Every year, every day, we are moving farther and farther away from the events of 1917, when the first ever all Russian Congress of Muslim Women took place in Kazan, which was held on 24 April. At that time the list of invitees comprised 60 women. However, in fact, about 72 representatives of the Muslim women’s world came, and several hundred more were among the spectators and listeners.
Khadicha Tanacheva, Salima Yakubova, Zakhida Burnasheva, Ilkhamia Tuktarova, Shafika Gasprinskaya – these are only a small part of women who changed and improved lives of Muslim women through their work and actions. The participants of the Congress fought for women’s electoral rights, equal right to work and have an opportunity to take an active part in public life of their Ummah. Each of the Muslim women made an invaluable contribution to the common cause. And today we would like to tell you about one of them – Shafika Gasprinskaya.
Shafika Gasprinskaya was born in 1886 in Bakhchysaray, where she received her education. She was the daughter of the great Crimean Tatar enlightener Ismail bey Gasprinsky and Bibi Zukhra Akchurina, who came from a noble family of the Volga Tatars. The girl started working very early together with her father at the Terjiman newspaper.
After her graduation from high school in 1906, Shafika became editor-in-chief of the first women’s magazine in the Muslim world – ‘Women’s World’ – which was initially a supplement to ‘Terjiman’. ‘Women’s World’ was a special weekly academic and literary magazine that aimed at spiritual development and education of women of those times.
The program of the magazine for Crimean Muslim women was approved in St Petersburg and included such issues as government regulations and laws concerning women, practical advice on household chores, family and children’s hygiene, problems of domestic work: needlework, weaving, silk weaving; stories about lives of women in different countries, biographies and portraits of prominent women, stories and letters of the readers, scientific discoveries, inventions, literature news, advertisements and announcements.
It is noteworthy that the magazine was greatly demanded not only in its ‘homeland’, but also in such countries as Egypt, Turkestan, Japan and even India.
Unfortunately, the fate of ‘Women’s World’ was tragic: in 1910 only 10 issues of the magazine were issued, while in 1911 – only 3. Shafika Gasprinskaya tried unsuccessfully to resume publication of the magazine in 1917. The four historical issues can be seen in Turkey at the Hikki Garikh library, and another three issues are kept at the Paris Library. These are the largest collections.
As soon as the first issue of the ‘Women’s World’, still smelling of ink, was printed, the main topic in Gasprinskaya’s life became women’s issues. She threw all her energy in order to unite all the Muslim women from around the world.
In 1905-1914, women’s societies started to be established everywhere, and both the Terjiman newspaper and the Women’s World magazine paid special attention to bringing to its readers information about the present situation of female population in different regions of Russia, the Caucasus and Central Asia. They raised such issued as the education of Muslim women and the possibility to open special schools for them.

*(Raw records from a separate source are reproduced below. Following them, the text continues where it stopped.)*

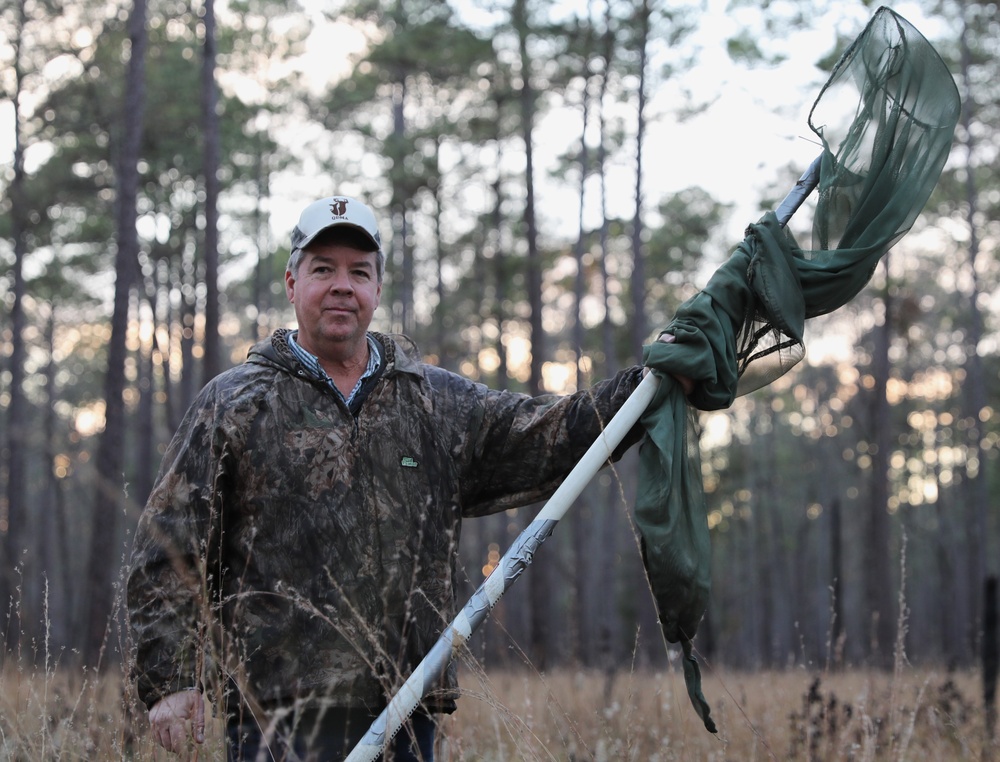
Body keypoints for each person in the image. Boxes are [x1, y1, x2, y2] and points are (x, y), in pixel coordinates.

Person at [127, 195, 684, 761]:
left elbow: (549, 433)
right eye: (324, 269)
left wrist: (647, 384)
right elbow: (168, 548)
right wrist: (169, 680)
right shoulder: (235, 402)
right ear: (293, 284)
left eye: (359, 272)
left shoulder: (434, 401)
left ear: (377, 289)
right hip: (272, 720)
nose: (342, 285)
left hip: (402, 712)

It was Gasprinskaya who proposed a 14-point action program to improve the socio-economic and public status of women. She spoke of the necessity to leave in the past those customs that were a visible example of humiliation of women’s honor and dignity. She also advocated the prohibition of marrying off girls under 16. Shafika Gasprinskaya was never tired of talking about establishing hospitals, pre-schools and schools for girls.
Thanks largely to her tireless work, it was decided to establish the Crimean Central Muslim Women’s Committee and its main objectives were defined. They included, for instance, recognition of all human rights for Muslim women, broad promotion of democratic ideas, spread of knowledge necessary for participation in public and political life, involvement of as many Muslim women as possible in consciously demanding and exercising rights both in family and in public and political life, as well as protection of women’s rights and cultural and educational activities among the wider population.
‘The women involved in the movement must be highly educated, tolerant and have a heart full of love for their native land and people’, Gasprinskaya noted in her speeches. As far as the work of the Committee is concerned, all their energy was focused on introducing maternal and child protection, facilitating the entry of Muslim women into all areas of public and official activity and holding various events.
In mid-August of the year 1917, a three-day regional women’s congress was held in Crimea, where Shafika Gasprinskaya delivered her main speech and reminded of the necessity to study women’s rights in Islam in order to successfully and as quickly as possible defeat the existing discrimination. And already in November she was elected as a delegate to the First Qurultay of the Crimean Tatar people from the Yevpatoria district. ‘Women must take an active part in the election of Qurultay delegates and its work. We must work today for the sake of tomorrow’, she highlighted addressing her counterparts.
In 1918, due to certain events, Shafika Gasprinskaya left Crimea and went to her husband’s homeland, Azerbaijan. However, she did not stay there long – after her husband’s death she migrated to Turkey, where she remained active, helping refugees and devoting herself to her work in the Red Crescent.
Already in Istanbul in 1930 Gasprinskaya established the Union of Crimean Tatar Women. It was in Turkey where she passed away in 1975 at the age of 88.